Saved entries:
+ + + +

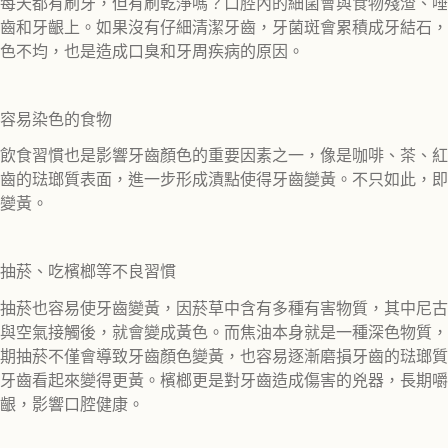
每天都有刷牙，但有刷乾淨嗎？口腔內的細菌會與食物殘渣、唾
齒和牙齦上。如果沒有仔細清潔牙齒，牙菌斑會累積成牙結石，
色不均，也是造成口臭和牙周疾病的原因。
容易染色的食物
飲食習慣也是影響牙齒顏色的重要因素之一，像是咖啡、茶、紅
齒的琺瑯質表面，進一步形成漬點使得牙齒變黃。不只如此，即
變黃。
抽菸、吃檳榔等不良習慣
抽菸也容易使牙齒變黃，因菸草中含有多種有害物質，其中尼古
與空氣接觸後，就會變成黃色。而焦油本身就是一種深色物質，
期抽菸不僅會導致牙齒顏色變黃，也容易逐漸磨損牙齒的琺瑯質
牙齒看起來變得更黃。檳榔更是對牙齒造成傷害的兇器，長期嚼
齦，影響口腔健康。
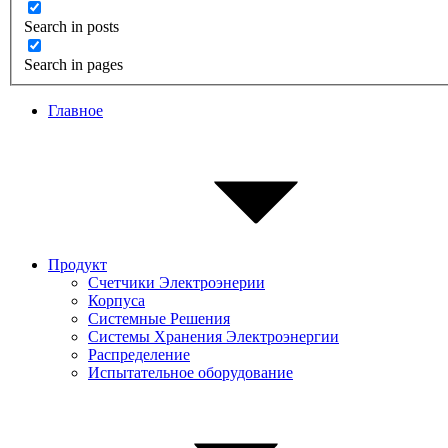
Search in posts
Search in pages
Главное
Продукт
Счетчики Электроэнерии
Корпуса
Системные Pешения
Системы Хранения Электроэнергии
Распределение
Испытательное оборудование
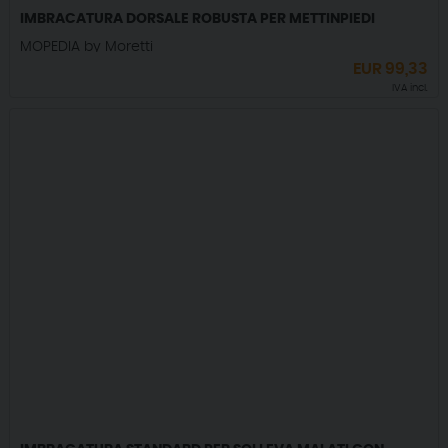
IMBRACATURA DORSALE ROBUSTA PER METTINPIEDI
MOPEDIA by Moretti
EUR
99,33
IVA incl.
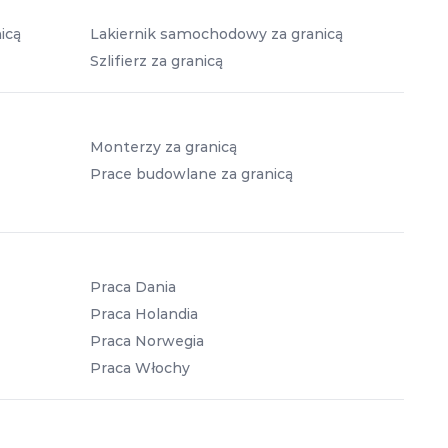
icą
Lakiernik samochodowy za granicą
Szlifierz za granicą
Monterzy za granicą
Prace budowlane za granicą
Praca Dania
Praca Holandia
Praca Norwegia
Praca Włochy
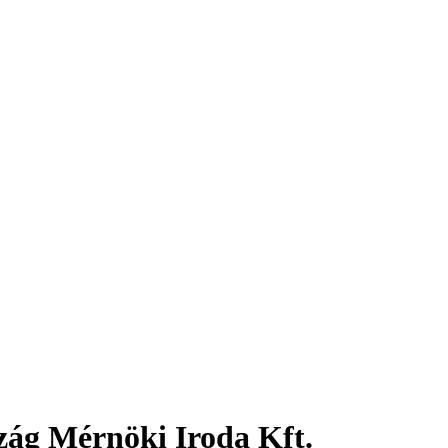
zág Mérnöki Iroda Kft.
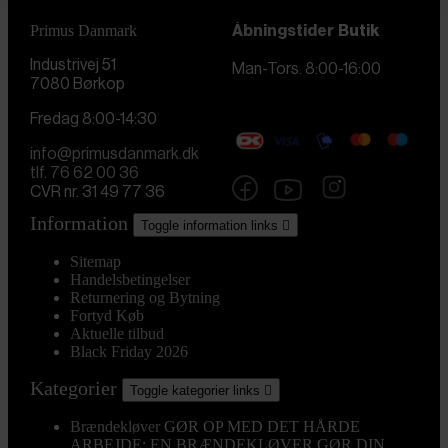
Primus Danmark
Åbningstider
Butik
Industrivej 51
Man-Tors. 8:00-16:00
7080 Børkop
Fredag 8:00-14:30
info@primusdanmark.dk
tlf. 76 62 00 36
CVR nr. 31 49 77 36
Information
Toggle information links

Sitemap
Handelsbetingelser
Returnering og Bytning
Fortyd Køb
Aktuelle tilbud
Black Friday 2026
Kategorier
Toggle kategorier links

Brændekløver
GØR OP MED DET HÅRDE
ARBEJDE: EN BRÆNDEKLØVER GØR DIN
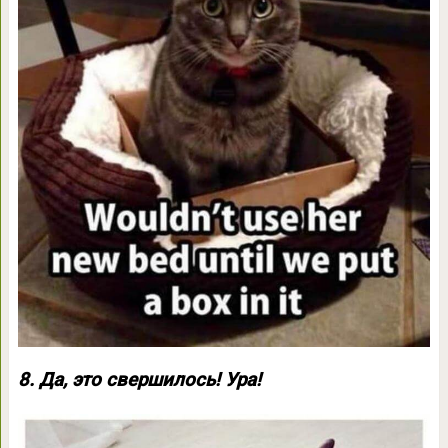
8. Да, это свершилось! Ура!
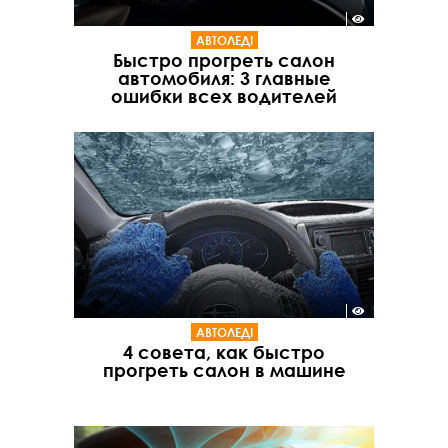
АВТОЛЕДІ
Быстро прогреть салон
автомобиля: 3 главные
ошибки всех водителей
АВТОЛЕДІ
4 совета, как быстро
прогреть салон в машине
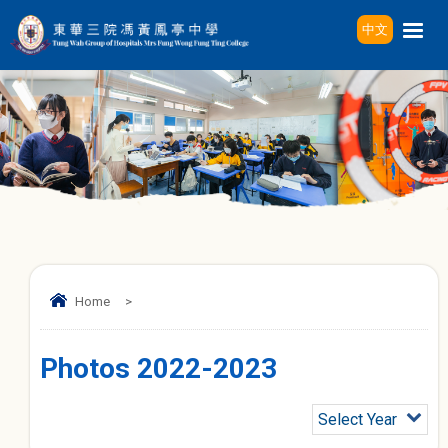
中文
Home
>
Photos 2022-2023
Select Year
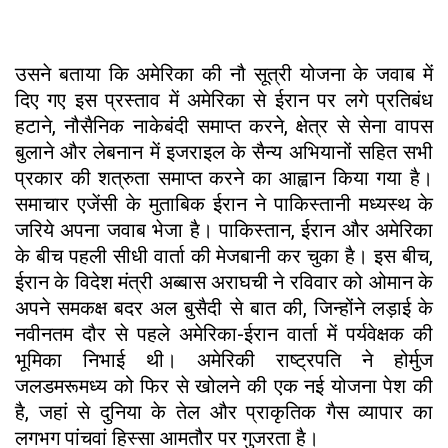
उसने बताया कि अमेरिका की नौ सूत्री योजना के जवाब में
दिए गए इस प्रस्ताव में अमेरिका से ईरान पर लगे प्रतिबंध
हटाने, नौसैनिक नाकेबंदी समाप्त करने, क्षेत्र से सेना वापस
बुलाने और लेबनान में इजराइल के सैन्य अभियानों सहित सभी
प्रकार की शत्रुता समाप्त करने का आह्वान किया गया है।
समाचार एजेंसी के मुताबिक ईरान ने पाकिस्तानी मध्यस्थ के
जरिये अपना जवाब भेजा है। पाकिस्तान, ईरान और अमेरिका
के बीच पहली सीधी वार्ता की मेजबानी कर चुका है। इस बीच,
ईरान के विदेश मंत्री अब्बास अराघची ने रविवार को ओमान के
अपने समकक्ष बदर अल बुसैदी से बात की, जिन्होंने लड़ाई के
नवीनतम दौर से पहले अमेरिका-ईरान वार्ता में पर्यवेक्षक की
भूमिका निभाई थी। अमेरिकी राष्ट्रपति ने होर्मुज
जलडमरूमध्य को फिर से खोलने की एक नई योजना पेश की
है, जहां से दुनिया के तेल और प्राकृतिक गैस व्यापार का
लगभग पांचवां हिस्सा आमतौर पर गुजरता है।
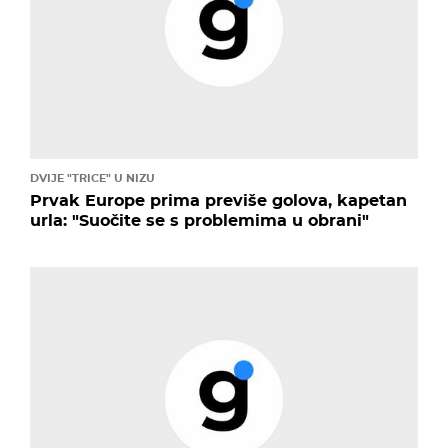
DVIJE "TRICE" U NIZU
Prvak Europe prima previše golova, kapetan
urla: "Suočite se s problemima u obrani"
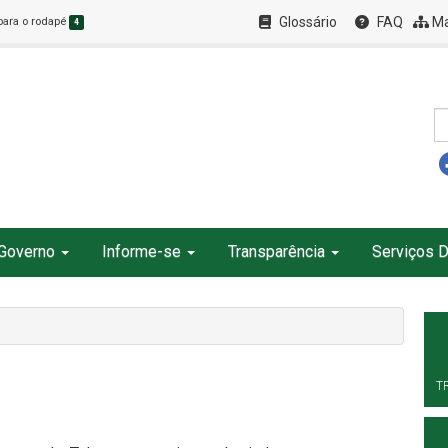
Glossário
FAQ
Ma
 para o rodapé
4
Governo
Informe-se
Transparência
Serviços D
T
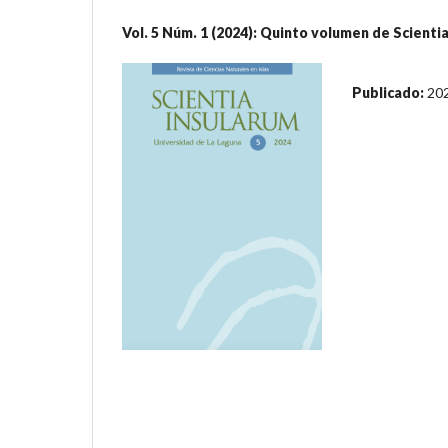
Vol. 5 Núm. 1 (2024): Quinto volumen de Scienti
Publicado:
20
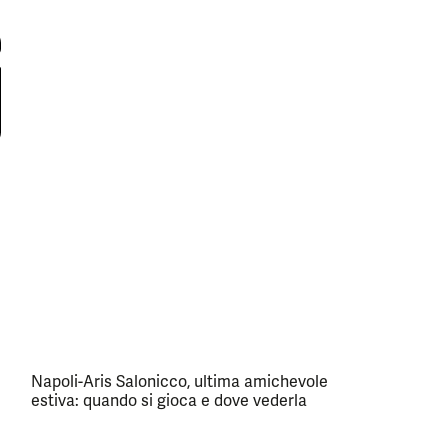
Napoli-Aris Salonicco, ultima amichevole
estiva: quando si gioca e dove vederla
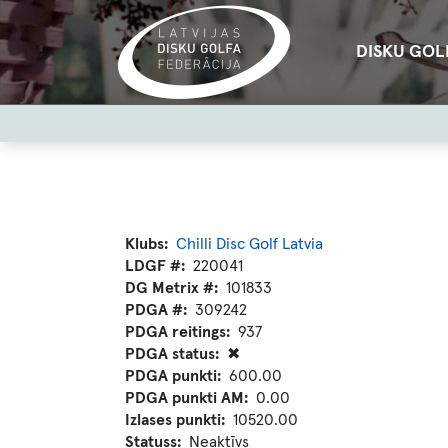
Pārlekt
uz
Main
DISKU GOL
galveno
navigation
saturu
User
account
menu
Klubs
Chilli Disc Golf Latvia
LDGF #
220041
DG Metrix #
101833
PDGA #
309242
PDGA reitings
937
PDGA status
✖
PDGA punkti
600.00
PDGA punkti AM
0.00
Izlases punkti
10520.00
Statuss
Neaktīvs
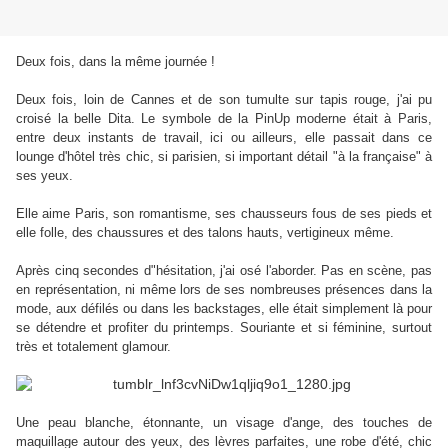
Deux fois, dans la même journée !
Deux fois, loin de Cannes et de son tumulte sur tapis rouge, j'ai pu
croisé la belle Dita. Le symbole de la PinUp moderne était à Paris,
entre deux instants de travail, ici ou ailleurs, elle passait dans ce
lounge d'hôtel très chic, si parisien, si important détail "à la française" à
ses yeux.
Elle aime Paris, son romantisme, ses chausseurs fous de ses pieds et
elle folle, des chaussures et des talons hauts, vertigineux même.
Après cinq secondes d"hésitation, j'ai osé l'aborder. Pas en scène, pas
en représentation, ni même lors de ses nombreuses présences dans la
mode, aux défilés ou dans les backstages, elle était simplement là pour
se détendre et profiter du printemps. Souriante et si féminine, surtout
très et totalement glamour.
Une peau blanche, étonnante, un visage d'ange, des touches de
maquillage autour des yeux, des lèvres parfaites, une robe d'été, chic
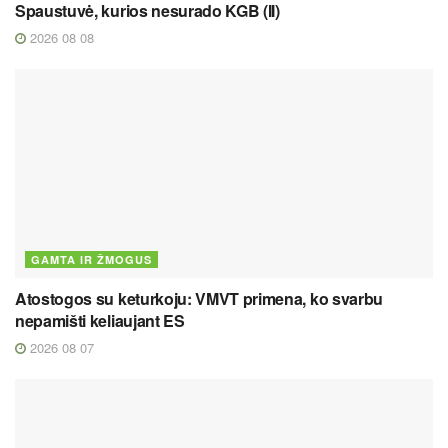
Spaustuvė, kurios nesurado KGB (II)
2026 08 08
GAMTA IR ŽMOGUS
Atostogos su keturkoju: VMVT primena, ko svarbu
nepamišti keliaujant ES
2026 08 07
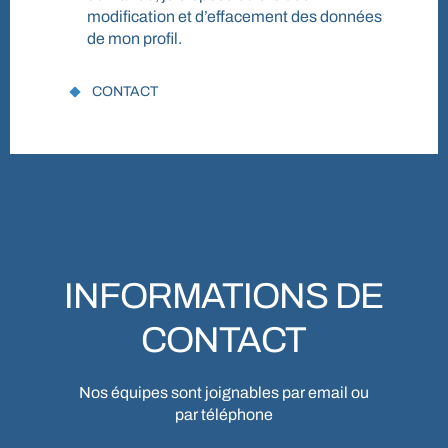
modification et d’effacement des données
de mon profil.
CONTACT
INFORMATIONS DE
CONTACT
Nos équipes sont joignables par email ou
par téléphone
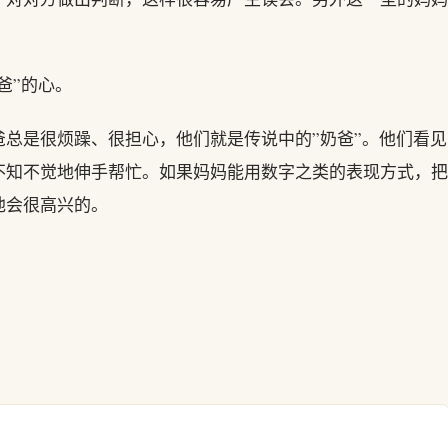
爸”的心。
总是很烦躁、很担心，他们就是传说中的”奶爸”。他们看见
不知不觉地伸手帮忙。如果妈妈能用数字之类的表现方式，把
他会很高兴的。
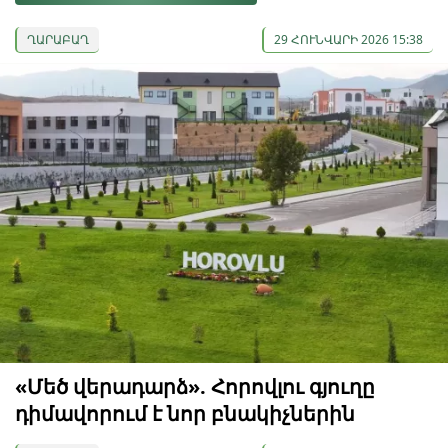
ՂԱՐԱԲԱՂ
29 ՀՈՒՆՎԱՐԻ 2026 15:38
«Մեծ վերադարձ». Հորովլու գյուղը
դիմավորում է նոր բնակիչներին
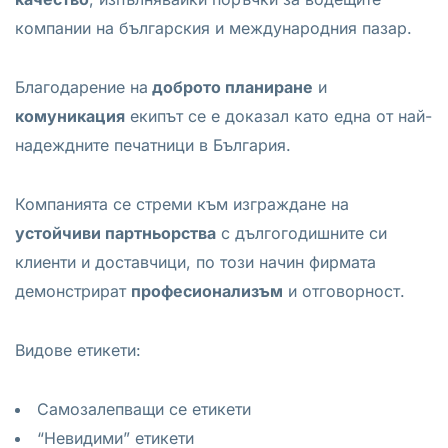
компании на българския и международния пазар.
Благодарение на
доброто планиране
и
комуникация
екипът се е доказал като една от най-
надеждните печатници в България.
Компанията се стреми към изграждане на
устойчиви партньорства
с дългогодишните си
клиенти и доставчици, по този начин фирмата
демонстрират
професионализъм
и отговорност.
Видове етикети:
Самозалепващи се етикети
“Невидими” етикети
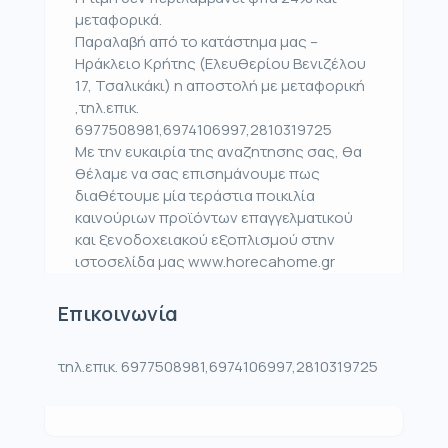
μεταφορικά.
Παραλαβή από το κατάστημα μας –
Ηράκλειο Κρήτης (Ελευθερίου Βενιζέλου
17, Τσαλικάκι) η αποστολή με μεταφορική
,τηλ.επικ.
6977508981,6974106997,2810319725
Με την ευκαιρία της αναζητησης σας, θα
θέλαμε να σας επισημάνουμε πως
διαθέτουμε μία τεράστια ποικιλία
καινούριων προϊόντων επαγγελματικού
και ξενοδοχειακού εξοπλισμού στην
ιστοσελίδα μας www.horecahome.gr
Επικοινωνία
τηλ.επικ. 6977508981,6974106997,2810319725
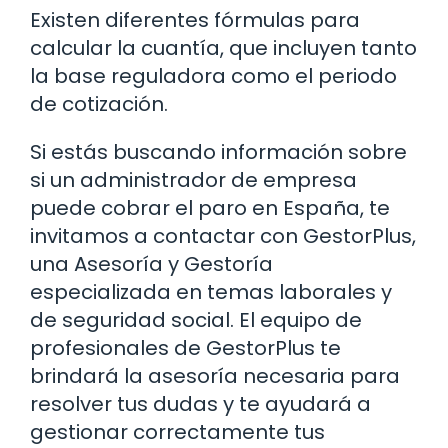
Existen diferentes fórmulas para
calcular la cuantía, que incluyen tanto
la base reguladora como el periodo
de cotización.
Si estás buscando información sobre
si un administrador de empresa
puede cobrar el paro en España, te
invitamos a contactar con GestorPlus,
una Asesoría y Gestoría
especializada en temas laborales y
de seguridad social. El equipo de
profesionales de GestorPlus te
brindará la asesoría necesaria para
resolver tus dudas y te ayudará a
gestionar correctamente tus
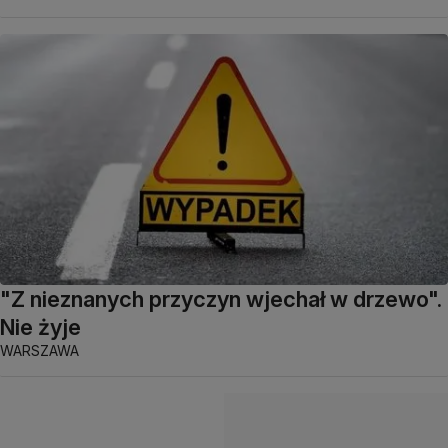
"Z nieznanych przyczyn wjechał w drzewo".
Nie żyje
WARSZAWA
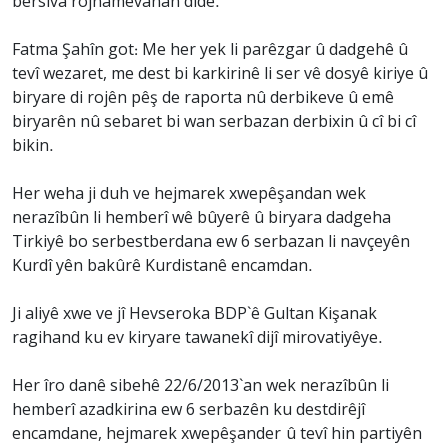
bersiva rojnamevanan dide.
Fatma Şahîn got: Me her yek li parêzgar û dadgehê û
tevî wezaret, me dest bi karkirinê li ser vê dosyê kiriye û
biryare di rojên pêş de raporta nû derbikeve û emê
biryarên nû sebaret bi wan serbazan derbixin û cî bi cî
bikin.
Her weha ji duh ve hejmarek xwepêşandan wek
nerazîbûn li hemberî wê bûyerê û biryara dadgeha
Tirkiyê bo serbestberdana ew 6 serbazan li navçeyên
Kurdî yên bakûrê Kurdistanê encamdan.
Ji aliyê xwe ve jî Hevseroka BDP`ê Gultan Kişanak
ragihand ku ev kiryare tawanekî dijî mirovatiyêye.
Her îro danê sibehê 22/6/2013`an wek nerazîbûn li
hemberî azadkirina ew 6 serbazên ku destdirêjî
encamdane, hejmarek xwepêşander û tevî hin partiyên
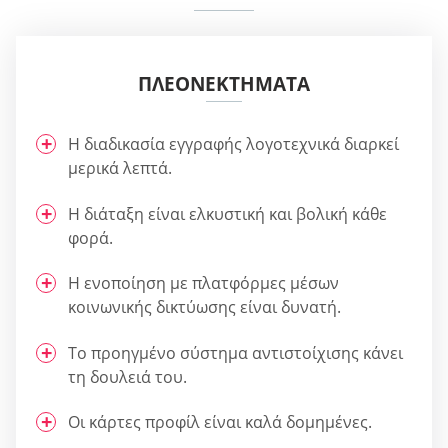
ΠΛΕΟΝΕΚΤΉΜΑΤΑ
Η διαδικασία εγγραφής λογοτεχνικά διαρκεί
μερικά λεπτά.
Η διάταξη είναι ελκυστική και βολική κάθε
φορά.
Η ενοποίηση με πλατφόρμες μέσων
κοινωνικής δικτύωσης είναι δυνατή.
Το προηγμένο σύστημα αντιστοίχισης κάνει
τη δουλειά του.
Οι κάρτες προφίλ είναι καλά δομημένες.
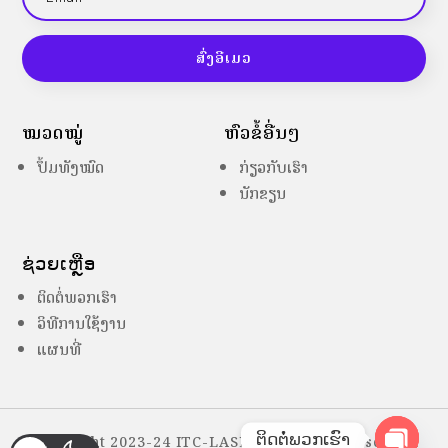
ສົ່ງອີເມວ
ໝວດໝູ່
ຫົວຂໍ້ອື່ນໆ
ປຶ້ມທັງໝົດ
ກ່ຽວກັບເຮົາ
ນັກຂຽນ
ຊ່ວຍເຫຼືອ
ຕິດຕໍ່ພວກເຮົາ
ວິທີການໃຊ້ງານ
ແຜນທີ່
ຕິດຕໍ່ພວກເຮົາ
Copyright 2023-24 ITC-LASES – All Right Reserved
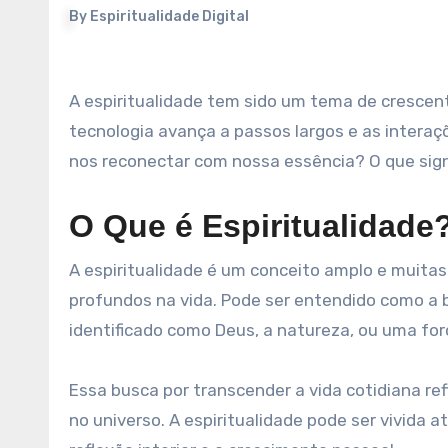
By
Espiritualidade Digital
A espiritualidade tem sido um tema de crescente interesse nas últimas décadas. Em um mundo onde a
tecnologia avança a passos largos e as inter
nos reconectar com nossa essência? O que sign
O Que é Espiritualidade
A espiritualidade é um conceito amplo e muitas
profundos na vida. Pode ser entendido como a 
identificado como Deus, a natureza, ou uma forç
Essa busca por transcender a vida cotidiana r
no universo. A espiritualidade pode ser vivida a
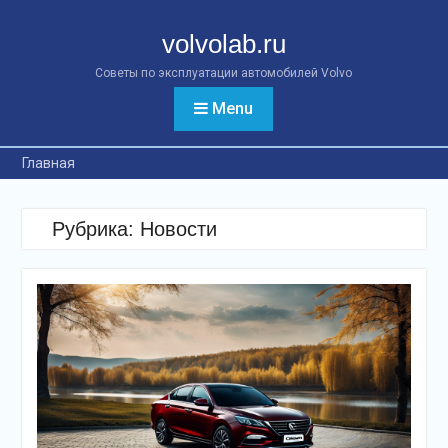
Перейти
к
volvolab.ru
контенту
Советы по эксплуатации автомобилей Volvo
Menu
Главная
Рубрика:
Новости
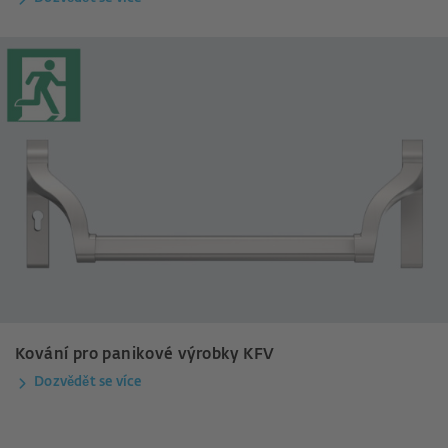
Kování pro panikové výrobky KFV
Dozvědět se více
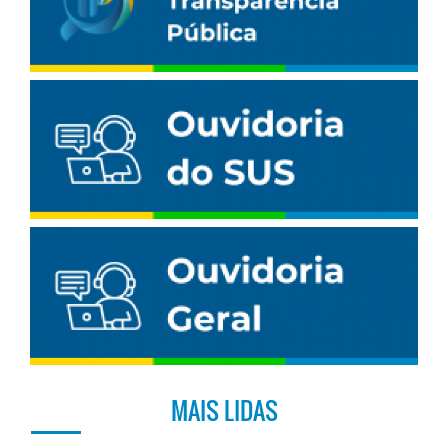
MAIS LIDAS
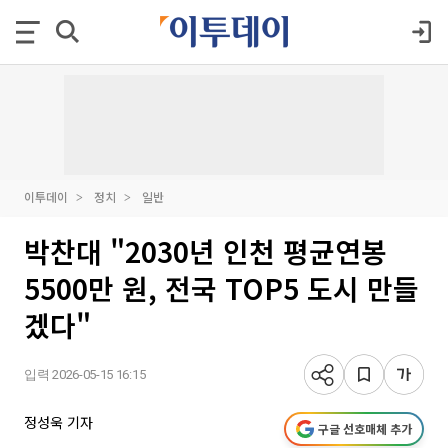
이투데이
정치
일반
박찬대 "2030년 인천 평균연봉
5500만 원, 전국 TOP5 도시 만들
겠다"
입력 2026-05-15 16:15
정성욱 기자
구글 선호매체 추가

+ + + +

→ **WORK INSTRUCTIONS**: In the records above, how many lines contain the word "était"? Say only the number.

→ **EXERCISE RESPONSE**: 2